Records from a data source

==================================================

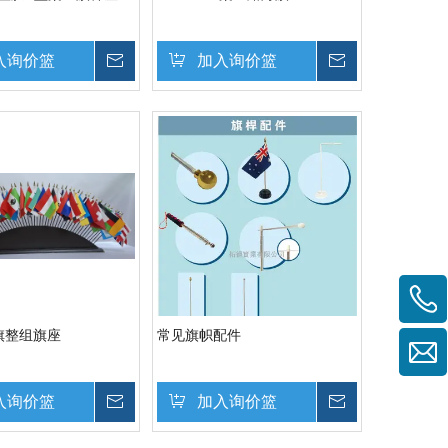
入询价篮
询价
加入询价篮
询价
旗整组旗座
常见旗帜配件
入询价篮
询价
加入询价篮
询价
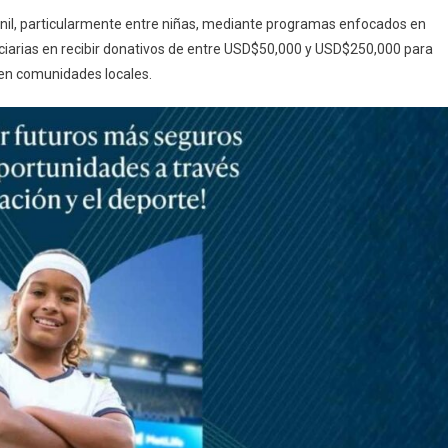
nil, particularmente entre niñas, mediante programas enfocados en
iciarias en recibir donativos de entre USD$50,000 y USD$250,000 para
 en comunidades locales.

==================================================

Copy out the records exactly; the pictures stay behind.

## Answer to this task
入询价篮
询价
加入询价篮
询价
旗整组旗座
常见旗帜配件
入询价篮
询价
加入询价篮
询价
nil, particularmente entre niñas, mediante programas enfocados en
iciarias en recibir donativos de entre USD$50,000 y USD$250,000 para
 en comunidades locales.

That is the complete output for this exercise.